The required answer is every line of the data containing the word "Thyroid".

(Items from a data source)
+++
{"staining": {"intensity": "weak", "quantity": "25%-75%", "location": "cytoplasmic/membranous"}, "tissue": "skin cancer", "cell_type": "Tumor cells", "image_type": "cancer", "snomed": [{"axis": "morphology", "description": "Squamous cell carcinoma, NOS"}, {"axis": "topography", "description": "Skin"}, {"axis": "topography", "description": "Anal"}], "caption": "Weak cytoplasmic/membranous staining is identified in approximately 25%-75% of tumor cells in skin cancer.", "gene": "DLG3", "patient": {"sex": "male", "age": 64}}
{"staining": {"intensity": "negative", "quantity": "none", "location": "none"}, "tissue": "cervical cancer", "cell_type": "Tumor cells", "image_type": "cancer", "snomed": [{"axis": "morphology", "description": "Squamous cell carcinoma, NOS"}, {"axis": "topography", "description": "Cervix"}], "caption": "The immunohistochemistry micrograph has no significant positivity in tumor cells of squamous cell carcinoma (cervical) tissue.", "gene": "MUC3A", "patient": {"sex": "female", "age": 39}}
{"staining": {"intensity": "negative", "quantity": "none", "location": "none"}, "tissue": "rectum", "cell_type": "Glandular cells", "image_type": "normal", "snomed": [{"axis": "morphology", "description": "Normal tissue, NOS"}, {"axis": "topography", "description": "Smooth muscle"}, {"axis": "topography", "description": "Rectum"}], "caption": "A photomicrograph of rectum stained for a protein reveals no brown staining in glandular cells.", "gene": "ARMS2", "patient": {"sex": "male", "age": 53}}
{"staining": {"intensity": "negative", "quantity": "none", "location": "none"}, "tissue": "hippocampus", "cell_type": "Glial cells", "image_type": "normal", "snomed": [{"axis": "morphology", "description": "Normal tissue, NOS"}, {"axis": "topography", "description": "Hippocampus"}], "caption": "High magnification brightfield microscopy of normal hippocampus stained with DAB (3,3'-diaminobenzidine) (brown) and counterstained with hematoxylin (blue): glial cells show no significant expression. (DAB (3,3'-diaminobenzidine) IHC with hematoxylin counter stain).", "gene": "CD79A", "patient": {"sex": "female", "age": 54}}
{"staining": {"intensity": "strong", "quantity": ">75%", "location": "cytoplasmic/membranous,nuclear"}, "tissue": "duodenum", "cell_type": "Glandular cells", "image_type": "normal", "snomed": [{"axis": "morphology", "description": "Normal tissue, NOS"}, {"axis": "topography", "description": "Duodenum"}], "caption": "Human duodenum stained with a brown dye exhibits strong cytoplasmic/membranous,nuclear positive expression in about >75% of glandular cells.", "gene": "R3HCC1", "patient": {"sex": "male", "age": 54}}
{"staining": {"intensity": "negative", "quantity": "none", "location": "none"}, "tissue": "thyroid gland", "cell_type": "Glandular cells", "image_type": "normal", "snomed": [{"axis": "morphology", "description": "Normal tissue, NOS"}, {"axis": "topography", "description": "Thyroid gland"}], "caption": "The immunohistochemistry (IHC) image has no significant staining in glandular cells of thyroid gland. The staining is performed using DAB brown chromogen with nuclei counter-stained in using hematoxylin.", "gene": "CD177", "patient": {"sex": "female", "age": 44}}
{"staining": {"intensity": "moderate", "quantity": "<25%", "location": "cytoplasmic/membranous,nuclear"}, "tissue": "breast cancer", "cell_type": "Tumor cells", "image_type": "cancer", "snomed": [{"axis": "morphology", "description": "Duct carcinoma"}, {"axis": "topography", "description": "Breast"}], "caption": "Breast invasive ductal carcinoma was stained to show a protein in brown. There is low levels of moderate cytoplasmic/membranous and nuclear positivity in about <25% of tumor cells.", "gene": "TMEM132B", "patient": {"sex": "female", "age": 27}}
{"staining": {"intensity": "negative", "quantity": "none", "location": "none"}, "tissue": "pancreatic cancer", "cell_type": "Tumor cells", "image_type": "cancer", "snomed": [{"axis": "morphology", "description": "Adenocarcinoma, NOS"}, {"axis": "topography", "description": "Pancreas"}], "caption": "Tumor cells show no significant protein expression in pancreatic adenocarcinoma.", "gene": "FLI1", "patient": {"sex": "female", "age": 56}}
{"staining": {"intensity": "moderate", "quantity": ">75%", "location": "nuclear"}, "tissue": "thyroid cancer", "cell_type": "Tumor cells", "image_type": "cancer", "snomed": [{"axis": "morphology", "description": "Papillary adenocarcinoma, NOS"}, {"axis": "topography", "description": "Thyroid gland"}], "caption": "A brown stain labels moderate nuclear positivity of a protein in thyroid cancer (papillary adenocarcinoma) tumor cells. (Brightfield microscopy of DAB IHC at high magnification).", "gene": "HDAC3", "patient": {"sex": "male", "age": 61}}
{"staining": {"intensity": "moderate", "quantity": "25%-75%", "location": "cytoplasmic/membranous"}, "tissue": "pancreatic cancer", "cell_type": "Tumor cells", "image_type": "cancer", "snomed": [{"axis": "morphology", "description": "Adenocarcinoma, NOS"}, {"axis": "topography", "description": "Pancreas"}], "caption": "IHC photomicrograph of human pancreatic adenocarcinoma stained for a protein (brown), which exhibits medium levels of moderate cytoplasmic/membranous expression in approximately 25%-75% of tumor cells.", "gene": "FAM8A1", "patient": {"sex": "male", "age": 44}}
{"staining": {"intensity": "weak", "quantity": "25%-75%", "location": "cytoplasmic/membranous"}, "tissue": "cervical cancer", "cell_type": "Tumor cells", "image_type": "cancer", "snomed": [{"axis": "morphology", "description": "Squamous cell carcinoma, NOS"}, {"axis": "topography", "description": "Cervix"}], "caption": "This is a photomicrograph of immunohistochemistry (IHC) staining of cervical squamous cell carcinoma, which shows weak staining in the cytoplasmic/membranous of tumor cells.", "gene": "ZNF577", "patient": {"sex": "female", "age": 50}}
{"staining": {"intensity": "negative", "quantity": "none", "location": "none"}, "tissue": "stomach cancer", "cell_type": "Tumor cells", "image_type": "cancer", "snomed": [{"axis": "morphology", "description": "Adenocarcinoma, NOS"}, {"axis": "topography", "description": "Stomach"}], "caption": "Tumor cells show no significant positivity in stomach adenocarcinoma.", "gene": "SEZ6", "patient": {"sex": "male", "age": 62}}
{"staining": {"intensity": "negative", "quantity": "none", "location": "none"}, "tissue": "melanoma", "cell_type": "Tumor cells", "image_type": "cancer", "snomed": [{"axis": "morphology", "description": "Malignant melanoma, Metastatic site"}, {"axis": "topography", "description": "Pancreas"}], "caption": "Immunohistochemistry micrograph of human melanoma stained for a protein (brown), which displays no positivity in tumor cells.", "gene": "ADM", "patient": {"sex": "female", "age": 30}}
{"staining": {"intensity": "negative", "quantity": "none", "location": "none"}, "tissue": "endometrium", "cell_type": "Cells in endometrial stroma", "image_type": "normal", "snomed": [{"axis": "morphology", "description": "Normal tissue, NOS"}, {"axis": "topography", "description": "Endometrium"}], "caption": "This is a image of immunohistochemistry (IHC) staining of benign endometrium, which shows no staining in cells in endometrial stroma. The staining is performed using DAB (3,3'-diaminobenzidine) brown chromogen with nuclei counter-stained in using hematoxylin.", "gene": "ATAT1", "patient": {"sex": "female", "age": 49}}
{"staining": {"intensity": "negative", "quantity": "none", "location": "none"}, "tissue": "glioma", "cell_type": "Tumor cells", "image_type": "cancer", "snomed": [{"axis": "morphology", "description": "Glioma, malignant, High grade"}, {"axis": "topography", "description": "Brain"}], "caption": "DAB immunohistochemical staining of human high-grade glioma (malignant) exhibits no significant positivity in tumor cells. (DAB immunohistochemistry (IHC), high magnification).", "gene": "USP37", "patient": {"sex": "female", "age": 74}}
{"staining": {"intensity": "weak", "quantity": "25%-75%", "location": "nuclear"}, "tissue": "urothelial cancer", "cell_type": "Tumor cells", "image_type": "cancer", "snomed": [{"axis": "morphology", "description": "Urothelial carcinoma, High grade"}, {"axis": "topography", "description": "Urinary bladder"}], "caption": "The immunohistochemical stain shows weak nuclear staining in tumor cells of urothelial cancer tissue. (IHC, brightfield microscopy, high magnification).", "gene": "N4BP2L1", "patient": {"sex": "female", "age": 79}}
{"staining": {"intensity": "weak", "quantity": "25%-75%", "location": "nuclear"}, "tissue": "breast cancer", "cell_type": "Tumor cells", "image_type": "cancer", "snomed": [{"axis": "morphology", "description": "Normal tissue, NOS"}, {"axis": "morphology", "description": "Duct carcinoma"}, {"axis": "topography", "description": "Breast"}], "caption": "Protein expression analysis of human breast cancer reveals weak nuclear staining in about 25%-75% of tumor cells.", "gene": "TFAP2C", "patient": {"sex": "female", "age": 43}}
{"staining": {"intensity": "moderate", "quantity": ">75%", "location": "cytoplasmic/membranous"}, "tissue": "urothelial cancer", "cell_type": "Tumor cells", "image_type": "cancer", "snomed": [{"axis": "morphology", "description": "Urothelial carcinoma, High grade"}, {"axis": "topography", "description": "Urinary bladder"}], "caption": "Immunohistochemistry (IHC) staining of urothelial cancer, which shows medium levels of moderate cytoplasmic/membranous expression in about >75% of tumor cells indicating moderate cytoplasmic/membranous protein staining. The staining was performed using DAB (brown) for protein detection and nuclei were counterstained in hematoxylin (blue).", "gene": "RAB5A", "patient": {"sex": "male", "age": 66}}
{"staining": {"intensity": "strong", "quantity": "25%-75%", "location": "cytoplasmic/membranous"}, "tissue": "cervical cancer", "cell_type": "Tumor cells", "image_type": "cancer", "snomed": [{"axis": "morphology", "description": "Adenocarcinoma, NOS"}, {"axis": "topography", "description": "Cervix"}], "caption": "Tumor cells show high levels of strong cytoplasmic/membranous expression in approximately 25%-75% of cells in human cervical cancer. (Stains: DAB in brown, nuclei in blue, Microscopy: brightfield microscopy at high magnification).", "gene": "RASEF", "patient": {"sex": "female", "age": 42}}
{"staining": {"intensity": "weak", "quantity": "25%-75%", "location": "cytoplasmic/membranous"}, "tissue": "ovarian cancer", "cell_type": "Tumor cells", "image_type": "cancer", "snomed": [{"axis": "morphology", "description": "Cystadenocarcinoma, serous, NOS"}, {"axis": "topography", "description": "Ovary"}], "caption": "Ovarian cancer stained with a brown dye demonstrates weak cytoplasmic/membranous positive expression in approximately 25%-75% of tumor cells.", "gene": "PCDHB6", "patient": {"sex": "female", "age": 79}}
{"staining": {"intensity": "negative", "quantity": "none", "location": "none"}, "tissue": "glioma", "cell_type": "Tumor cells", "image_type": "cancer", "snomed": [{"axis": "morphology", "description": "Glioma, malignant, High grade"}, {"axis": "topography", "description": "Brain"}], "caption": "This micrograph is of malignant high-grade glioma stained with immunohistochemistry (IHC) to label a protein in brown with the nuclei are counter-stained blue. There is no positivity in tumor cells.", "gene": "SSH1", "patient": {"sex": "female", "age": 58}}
+++
### RESPONSE BELOW
{"staining": {"intensity": "negative", "quantity": "none", "location": "none"}, "tissue": "thyroid gland", "cell_type": "Glandular cells", "image_type": "normal", "snomed": [{"axis": "morphology", "description": "Normal tissue, NOS"}, {"axis": "topography", "description": "Thyroid gland"}], "caption": "The immunohistochemistry (IHC) image has no significant staining in glandular cells of thyroid gland. The staining is performed using DAB brown chromogen with nuclei counter-stained in using hematoxylin.", "gene": "CD177", "patient": {"sex": "female", "age": 44}}
{"staining": {"intensity": "moderate", "quantity": ">75%", "location": "nuclear"}, "tissue": "thyroid cancer", "cell_type": "Tumor cells", "image_type": "cancer", "snomed": [{"axis": "morphology", "description": "Papillary adenocarcinoma, NOS"}, {"axis": "topography", "description": "Thyroid gland"}], "caption": "A brown stain labels moderate nuclear positivity of a protein in thyroid cancer (papillary adenocarcinoma) tumor cells. (Brightfield microscopy of DAB IHC at high magnification).", "gene": "HDAC3", "patient": {"sex": "male", "age": 61}}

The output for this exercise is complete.